## Action item
Reproduce the following lines verbatim from the entries, starting with the line containing "추적하기 위해서도 사용됨" and going on through the line containing "현재 변경된 작업 상태 점검을 마치면 **확정하고 저장소에 저장한다.**", both of these included.
════════════════════
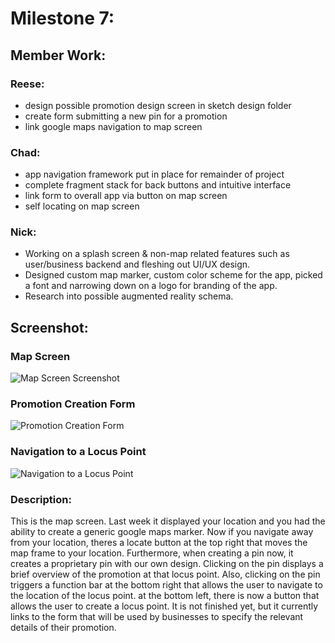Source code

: # Milestone 7:

## Member Work:
### Reese:
- design possible promotion design screen in sketch design folder
- create form submitting a new pin for a promotion
- link google maps navigation to map screen

### Chad:
- app navigation framework put in place for remainder of project
- complete fragment stack for back buttons and intuitive interface
- link form to overall app via button on map screen
- self locating on map screen

### Nick:
- Working on a splash screen & non-map related features such as user/business backend and fleshing out UI/UX design.
- Designed custom map marker, custom color scheme for the app, picked a font and narrowing down on a logo for branding of the app. 
- Research into possible augmented reality schema.

## Screenshot: 
### Map Screen
![Map Screen Screenshot](https://github.com/reesewahlin/COGS121-Guography/blob/master/storyboards/M7_locuspoint.png)
### Promotion Creation Form
![Promotion Creation Form](https://github.com/reesewahlin/COGS121-Guography/blob/master/storyboards/M7_promoform.png)
### Navigation to a Locus Point
![Navigation to a Locus Point](https://github.com/reesewahlin/COGS121-Guography/blob/master/storyboards/M7_gmnav.png)
### Description:
This is the map screen. Last week it displayed your location and you had the ability to create a generic google maps marker. Now if you navigate away from your location, theres a locate button at the top right that moves the map frame to your location. Furthermore, when creating a pin now, it creates a proprietary pin with our own design. Clicking on the pin displays a brief overview of the promotion at that locus point. Also, clicking on the pin triggers a function bar at the bottom right that allows the user to navigate to the location of the locus point. at the bottom left, there is now a button that allows the user to create a locus point. It is not finished yet, but it currently links to the form that will be used by businesses to specify the relevant details of their promotion.
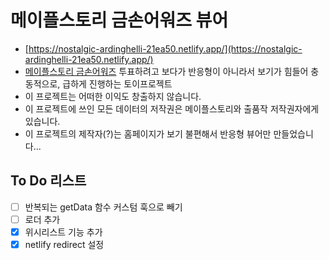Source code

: # 메이플스토리 금손어워즈 뷰어

- [https://nostalgic-ardinghelli-21ea50.netlify.app/](https://nostalgic-ardinghelli-21ea50.netlify.app/)
- [메이플스토리 금손어워즈](https://maplestory.nexon.com/promotion/2021/20210805/AwardsPoll) 투표하려고 보다가 반응형이 아니라서 보기가 힘들어 충동적으로, 급하게 진행하는 토이프로젝트
- 이 프로젝트는 어떠한 이익도 창출하지 않습니다.
- 이 프로젝트에 쓰인 모든 데이터의 저작권은 메이플스토리와 출품작 저작권자에게 있습니다.
- 이 프로젝트의 제작자(?)는 홈페이지가 보기 불편해서 반응형 뷰어만 만들었습니다...

## To Do 리스트

- [ ] 반복되는 getData 함수 커스텀 훅으로 빼기
- [ ] 로더 추가
- [x] 위시리스트 기능 추가
- [x] netlify redirect 설정
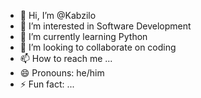 - 👋 Hi, I’m @Kabzilo
- 👀 I’m interested in Software Development
- 🌱 I’m currently learning Python
- 💞️ I’m looking to collaborate on coding 
- 📫 How to reach me ...
- 😄 Pronouns: he/him
- ⚡ Fun fact: ...

<!---
Kabzilo/Kabzilo is a ✨ special ✨ repository because its `README.md` (this file) appears on your GitHub profile.
You can click the Preview link to take a look at your changes.
--->
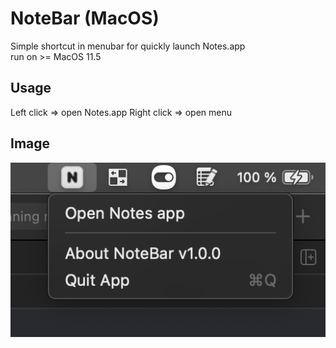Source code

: # NoteBar (MacOS)

Simple shortcut in menubar for quickly launch Notes.app  
run on >= MacOS 11.5

## Usage
Left click => open Notes.app
Right click => open menu 

## Image
![resources](./resources/sample1.png)

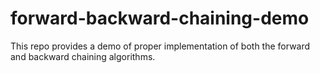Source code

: # forward-backward-chaining-demo
This repo provides a demo of proper implementation of both the forward and backward chaining algorithms.
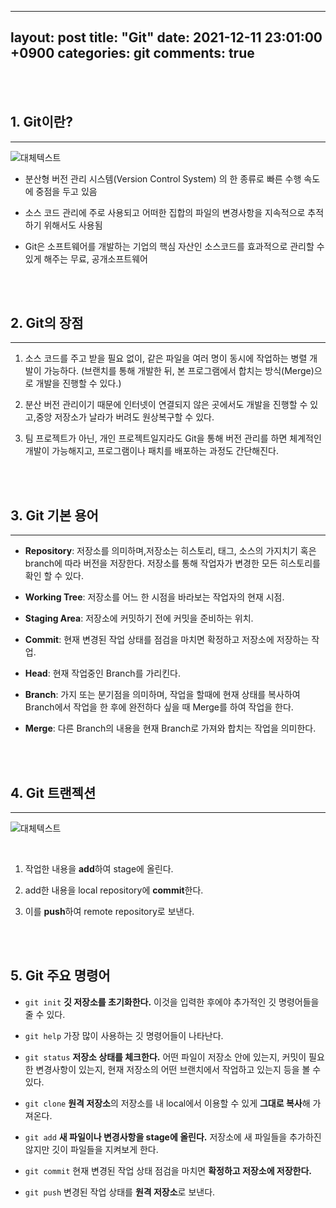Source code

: 
---
layout: post
title: "Git"
date: 2021-12-11 23:01:00 +0900
categories: git
comments: true
---

<br>
<br>

## **1. Git이란?**
---
![대체텍스트](https://blog.kakaocdn.net/dn/bRwluk/btq2uVWsk2i/Tq0jqnTHysYD2eY0EpbCJ0/img.png)
* 분산형 버전 관리 시스템(Version Control System) 의 한 종류로 빠른 수행 속도에 중점을 두고 있음

* 소스 코드 관리에 주로 사용되고 어떠한 집합의 파일의 변경사항을 지속적으로 추적하기 위해서도 사용됨

* Git은 소프트웨어를 개발하는 기업의 핵심 자산인 소스코드를 효과적으로 관리할 수 있게 해주는 무료, 공개소프트웨어

<br>
<br>

## **2. Git의 장점**
---

1. 소스 코드를 주고 받을 필요 없이, 같은 파일을 여러 명이 동시에 작업하는 병렬 개발이 가능하다.
(브랜치를 통해 개발한 뒤, 본 프로그램에서 합치는 방식(Merge)으로 개발을 진행할 수 있다.)  

2. 분산 버전 관리이기 때문에 인터넷이 연결되지 않은 곳에서도 개발을 진행할 수 있고,중앙 저장소가 날라가 버려도 원상복구할 수 있다.

3. 팀 프로젝트가 아닌, 개인 프로젝트일지라도 Git을 통해 버전 관리를 하면 체계적인 개발이 가능해지고, 프로그램이나 패치를 배포하는 과정도 간단해진다.

<br>
<br>

## **3. Git 기본 용어**
---

* **Repository**: 저장소를 의미하며,저장소는 히스토리, 태그, 소스의 가지치기 혹은 branch에 따라 버전을 저장한다. 저장소를 통해 작업자가 변경한 모든 히스토리를 확인 할 수 있다.

* **Working Tree**: 저장소를 어느 한 시점을 바라보는 작업자의 현재 시점.

* **Staging Area**: 저장소에 커밋하기 전에 커밋을 준비하는 위치.

* **Commit**: 현재 변경된 작업 상태를 점검을 마치면 확정하고 저장소에 저장하는 작업.

* **Head**: 현재 작업중인 Branch를 가리킨다.

* **Branch**: 가지 또는 분기점을 의미하며, 작업을 할때에 현재 상태를 복사하여 Branch에서 작업을 한 후에 완전하다 싶을 때 Merge를 하여 작업을 한다.

* **Merge**: 다른 Branch의 내용을 현재 Branch로 가져와 합치는 작업을 의미한다.

<br>
<br>

## **4. Git 트랜젝션**
---

![대체텍스트](https://linked2ev.github.io/assets/img/devlog/201808/2018-08-27-what-git-s1.png)

<br>

1. 작업한 내용을 **add**하여 stage에 올린다.

2. add한 내용을 local repository에 **commit**한다.

3. 이를 **push**하여 remote repository로 보낸다.

<br>
<br>

## **5. Git 주요 명령어**

* `git init`
**깃 저장소를 초기화한다.** 이것을 입력한 후에야 추가적인 깃 명령어들을 줄 수 있다.

* `git help`
가장 많이 사용하는 깃 명령어들이 나타난다.

* `git status`
**저장소 상태를 체크한다.** 어떤 파일이 저장소 안에 있는지, 커밋이 필요한 변경사항이 있는지, 현재 저장소의 어떤 브랜치에서 작업하고 있는지 등을 볼 수 있다.

* `git clone`
**원격 저장소**의 저장소를 내 local에서 이용할 수 있게 **그대로 복사**해 가져온다.

* `git add`
**새 파일이나 변경사항을 stage에 올린다.** 저장소에 새 파일들을 추가하진 않지만 깃이 파일들을 지켜보게 한다.

* `git commit`
현재 변경된 작업 상태 점검을 마치면 **확정하고 저장소에 저장한다.**

* `git push`
변경된 작업 상태를 **원격 저장소**로 보낸다.

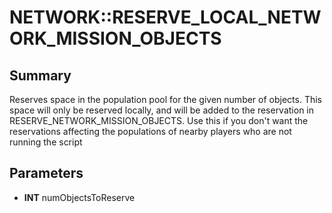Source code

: # NETWORK::RESERVE_LOCAL_NETWORK_MISSION_OBJECTS

## Summary
Reserves space in the population pool for the given number of objects.
This space will only be reserved locally, and will be added to the reservation in RESERVE_NETWORK_MISSION_OBJECTS. Use this if you don't want the reservations
affecting the populations of nearby players who are not running the script

## Parameters
* **INT** numObjectsToReserve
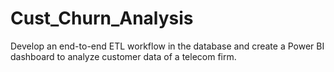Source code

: # Cust_Churn_Analysis
Develop an end-to-end ETL workflow in the database and create a Power BI dashboard to analyze customer data of a telecom firm.
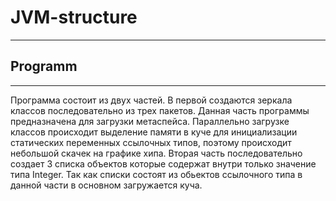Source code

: # JVM-structure

___

## Programm
___
Программа состоит из двух частей. В первой создаются зеркала классов последовательно из трех пакетов. Данная часть программы предназначена для загрузки метаспейса. 
Параллельно загрузке классов происходит выделение памяти в куче для инициализации статических переменных ссылочных типов, поэтому происходит небольшой скачек на графике хипа.
Вторая часть последовательно создает 3 списка объектов которые содержат внутри только значение типа Integer. Так как списки состоят из обьектов ссылочного типа в данной части в основном загружается куча.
════════════════════
## Written reply
* 소스 코드 관리에 주로 사용되고 어떠한 집합의 파일의 변경사항을 지속적으로 추적하기 위해서도 사용됨

* Git은 소프트웨어를 개발하는 기업의 핵심 자산인 소스코드를 효과적으로 관리할 수 있게 해주는 무료, 공개소프트웨어

<br>
<br>

## **2. Git의 장점**
---

1. 소스 코드를 주고 받을 필요 없이, 같은 파일을 여러 명이 동시에 작업하는 병렬 개발이 가능하다.
(브랜치를 통해 개발한 뒤, 본 프로그램에서 합치는 방식(Merge)으로 개발을 진행할 수 있다.)  

2. 분산 버전 관리이기 때문에 인터넷이 연결되지 않은 곳에서도 개발을 진행할 수 있고,중앙 저장소가 날라가 버려도 원상복구할 수 있다.

3. 팀 프로젝트가 아닌, 개인 프로젝트일지라도 Git을 통해 버전 관리를 하면 체계적인 개발이 가능해지고, 프로그램이나 패치를 배포하는 과정도 간단해진다.

<br>
<br>

## **3. Git 기본 용어**
---

* **Repository**: 저장소를 의미하며,저장소는 히스토리, 태그, 소스의 가지치기 혹은 branch에 따라 버전을 저장한다. 저장소를 통해 작업자가 변경한 모든 히스토리를 확인 할 수 있다.

* **Working Tree**: 저장소를 어느 한 시점을 바라보는 작업자의 현재 시점.

* **Staging Area**: 저장소에 커밋하기 전에 커밋을 준비하는 위치.

* **Commit**: 현재 변경된 작업 상태를 점검을 마치면 확정하고 저장소에 저장하는 작업.

* **Head**: 현재 작업중인 Branch를 가리킨다.

* **Branch**: 가지 또는 분기점을 의미하며, 작업을 할때에 현재 상태를 복사하여 Branch에서 작업을 한 후에 완전하다 싶을 때 Merge를 하여 작업을 한다.

* **Merge**: 다른 Branch의 내용을 현재 Branch로 가져와 합치는 작업을 의미한다.

<br>
<br>

## **4. Git 트랜젝션**
---

![대체텍스트](https://linked2ev.github.io/assets/img/devlog/201808/2018-08-27-what-git-s1.png)

<br>

1. 작업한 내용을 **add**하여 stage에 올린다.

2. add한 내용을 local repository에 **commit**한다.

3. 이를 **push**하여 remote repository로 보낸다.

<br>
<br>

## **5. Git 주요 명령어**

* `git init`
**깃 저장소를 초기화한다.** 이것을 입력한 후에야 추가적인 깃 명령어들을 줄 수 있다.

* `git help`
가장 많이 사용하는 깃 명령어들이 나타난다.

* `git status`
**저장소 상태를 체크한다.** 어떤 파일이 저장소 안에 있는지, 커밋이 필요한 변경사항이 있는지, 현재 저장소의 어떤 브랜치에서 작업하고 있는지 등을 볼 수 있다.

* `git clone`
**원격 저장소**의 저장소를 내 local에서 이용할 수 있게 **그대로 복사**해 가져온다.

* `git add`
**새 파일이나 변경사항을 stage에 올린다.** 저장소에 새 파일들을 추가하진 않지만 깃이 파일들을 지켜보게 한다.

* `git commit`
현재 변경된 작업 상태 점검을 마치면 **확정하고 저장소에 저장한다.**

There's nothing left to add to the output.